Canada’s aid sector has responded to the crisis with an ‘Aid Works’ campaign highlighting the myriad economic, health, and political benefits our international assistance brings back to Canada, in addition to its positive impacts on millions of lives. At the same time, those of us who have the privilege of working in this space need to better explain the real-life implications of extreme scarcity in places where our aid dollars are invested, and what it takes to achieve long-term change. This requires a deep humility and respect for the leadership and expertise of those we too often consider as statistics. 

One example: During a meeting at the Canadian embassy in Port-au-Prince a few years after the 2010 Haiti earthquake, a senior Canadian aid official suggested that better directions and signage to health centers might help drive demand for health services among Haitians living in remote areas. My Haitian colleagues kindly responded that people knew all too well the location of their nearest health center. They also knew that if they made the journey, there would likely be no doctor or nurse to receive them, few medications in the pharmacy, and little evidence of dignified, effective, or affordable health care. Given the circumstances, it made good sense for a sick person to pass on a four-hour walk in the blazing sun. 

The moral? If we support governments and communities to improve their health systems, health-seeking behaviour will follow. Weak health systems are also the best vectors for the next pandemic; we ignore them at our peril. 
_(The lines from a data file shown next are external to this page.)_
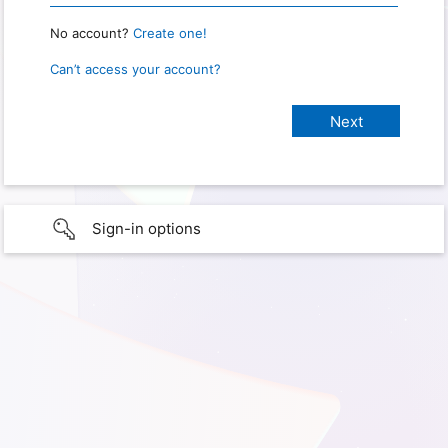
No account?
Create one!
Can’t access your account?
Sign-in options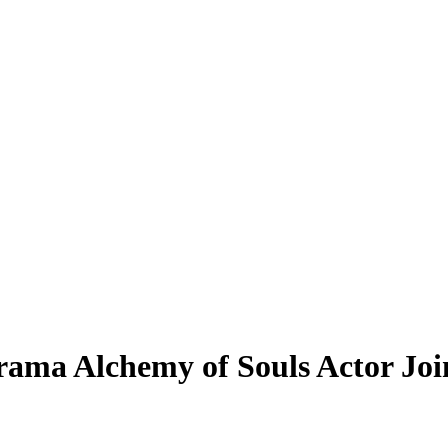
ama Alchemy of Souls Actor Joi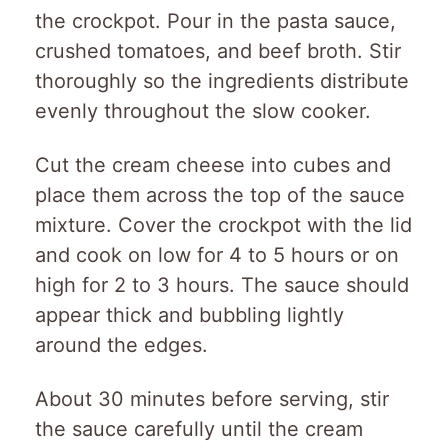
the crockpot. Pour in the pasta sauce,
crushed tomatoes, and beef broth. Stir
thoroughly so the ingredients distribute
evenly throughout the slow cooker.
Cut the cream cheese into cubes and
place them across the top of the sauce
mixture. Cover the crockpot with the lid
and cook on low for 4 to 5 hours or on
high for 2 to 3 hours. The sauce should
appear thick and bubbling lightly
around the edges.
About 30 minutes before serving, stir
the sauce carefully until the cream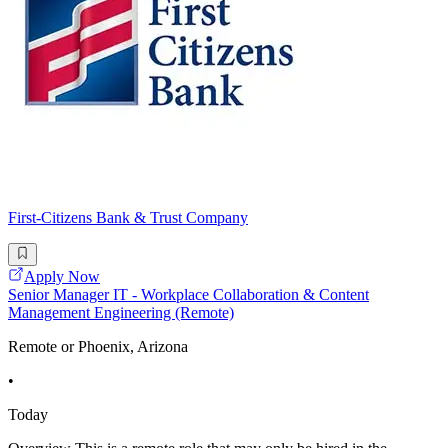
First-Citizens Bank & Trust Company
Apply Now
Senior Manager IT - Workplace Collaboration & Content
Management Engineering (Remote)
Remote or Phoenix, Arizona
•
Today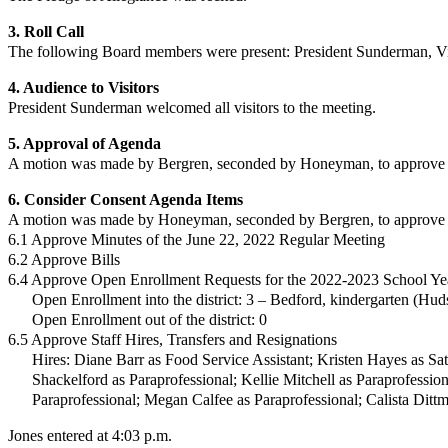
3. Roll Call
The following Board members were present:
President Sunderman,
V
4. Audience to Visitors
President Sunderman
welcomed all visitors to the meeting.
5. Approval of Agenda
A motion was made by Bergren, seconded by Honeyman, to approve t
6. Consider Consent Agenda Items
A motion was made by Honeyman, seconded by Bergren, to approve t
6.1 Approve Minutes of the June 22, 2022 Regular Meeting
6.2 Approve Bills
6.4 Approve Open Enrollment Requests for the 2022-2023 School Ye
Open Enrollment into the district: 3 – Bedford, kindergarten (Hud
Open Enrollment out of the district: 0
6.5 Approve Staff Hires, Transfers and Resignations
Hires: Diane Barr as Food Service Assistant; Kristen Hayes as Sat
Shackelford as Paraprofessional; Kellie Mitchell as Paraprofessi
Paraprofessional; Megan Calfee as Paraprofessional; Calista Dittm
Jones entered at 4:03 p.m.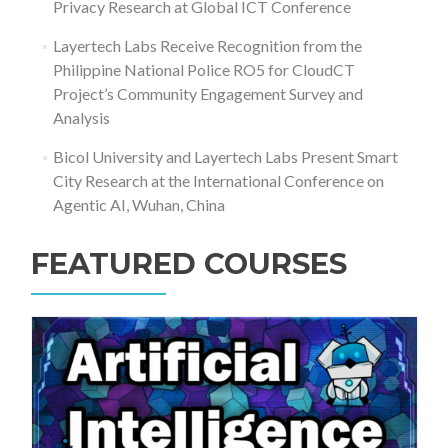
Privacy Research at Global ICT Conference
Layertech Labs Receive Recognition from the
Philippine National Police RO5 for CloudCT
Project’s Community Engagement Survey and
Analysis
Bicol University and Layertech Labs Present Smart
City Research at the International Conference on
Agentic AI, Wuhan, China
FEATURED COURSES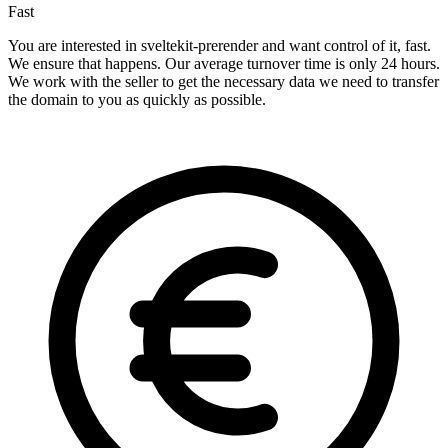
Fast
You are interested in sveltekit-prerender and want control of it, fast.
We ensure that happens. Our average turnover time is only 24 hours.
We work with the seller to get the necessary data we need to transfer
the domain to you as quickly as possible.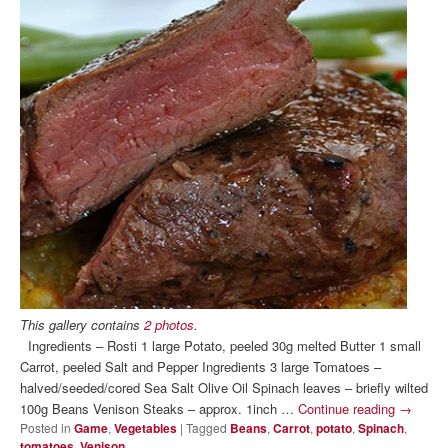
This gallery contains
2 photos
.
Ingredients – Rosti 1 large Potato, peeled 30g melted Butter 1 small
Carrot, peeled Salt and Pepper Ingredients 3 large Tomatoes –
halved/seeded/cored Sea Salt Olive Oil Spinach leaves – briefly wilted
100g Beans Venison Steaks – approx. 1inch …
Continue reading
→
Posted in
Game
,
Vegetables
|
Tagged
Beans
,
Carrot
,
potato
,
Spinach
,
tomatoes
,
Venison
Also often left unsaid is the fact that Africa, for example, is a net creditor to the global north due to onerous debt repayment terms, foreign company tax evasion, resource extraction, unequal labour flows, and illicit financial flows. These factors explain why the budget of an average-sized Canadian hospital can be larger than the health budget of a small African country. 

Objections to aid spending are not new: Money is wasted, we need to increase defense spending, we need to care of our own first. Alternatively, we might say we need to avoid sounding like current decision makers in the country that started this crisis. 
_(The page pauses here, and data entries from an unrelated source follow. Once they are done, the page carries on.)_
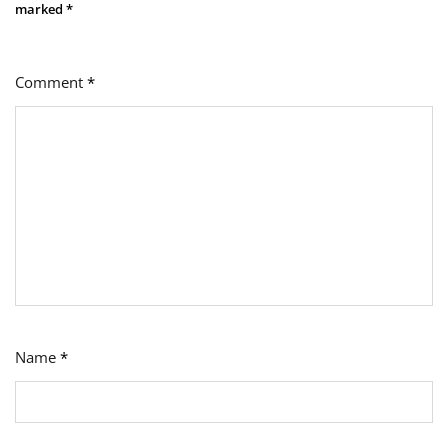
marked
*
Comment
*
Name
*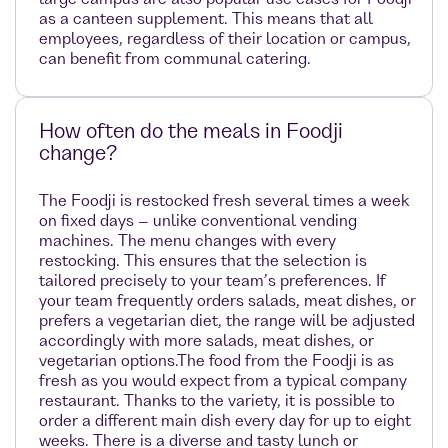
as a canteen supplement. This means that all
employees, regardless of their location or campus,
can benefit from communal catering.
How often do the meals in Foodji
change?
The Foodji is restocked fresh several times a week
on fixed days – unlike conventional vending
machines. The menu changes with every
restocking. This ensures that the selection is
tailored precisely to your team’s preferences. If
your team frequently orders salads, meat dishes, or
prefers a vegetarian diet, the range will be adjusted
accordingly with more salads, meat dishes, or
vegetarian options.The food from the Foodji is as
fresh as you would expect from a typical company
restaurant. Thanks to the variety, it is possible to
order a different main dish every day for up to eight
weeks. There is a diverse and tasty lunch or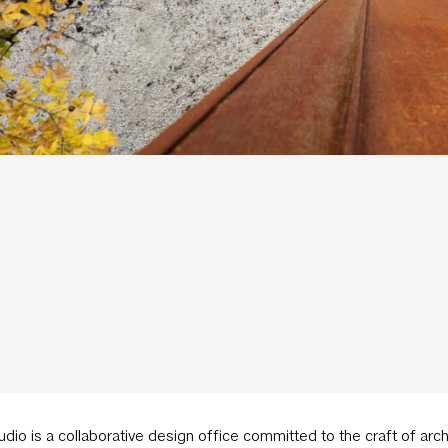
udio is a collaborative design office committed to the craft of ar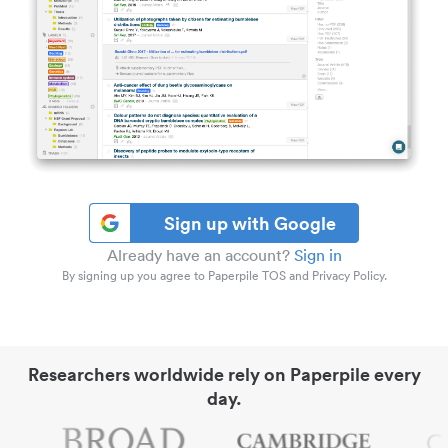
Sign up with Google
Already have an account?
Sign in
By signing up you agree to Paperpile TOS and Privacy Policy.
Researchers worldwide rely on Paperpile every
day.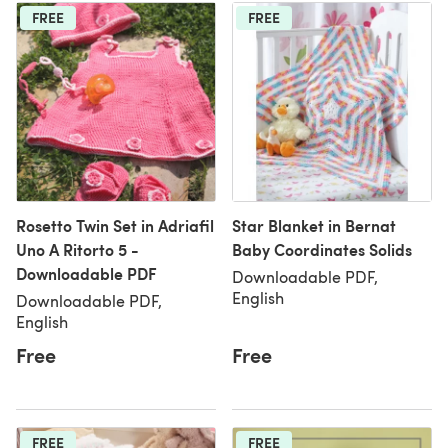
FREE
FREE
Rosetto Twin Set in Adriafil
Star Blanket in Bernat
Uno A Ritorto 5 -
Baby Coordinates Solids
Downloadable PDF
Downloadable PDF,
English
Downloadable PDF,
English
Free
Free
FREE
FREE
Here are the facts: Aid makes up less than four-tenths of one percent of our budget. At least eight OECD countries spend more on both defense and aid as a percentage of GDP/GNI than Canada. Project reporting for Global Affairs Canada funding is onerous, audits are rigorous, and suggestions of rampant fraud are unsupported by facts.

We know all too well where the Trump administration stands. Now it’s our values that are being tested. This is no time to turn away from others in need, for their sake and for ours.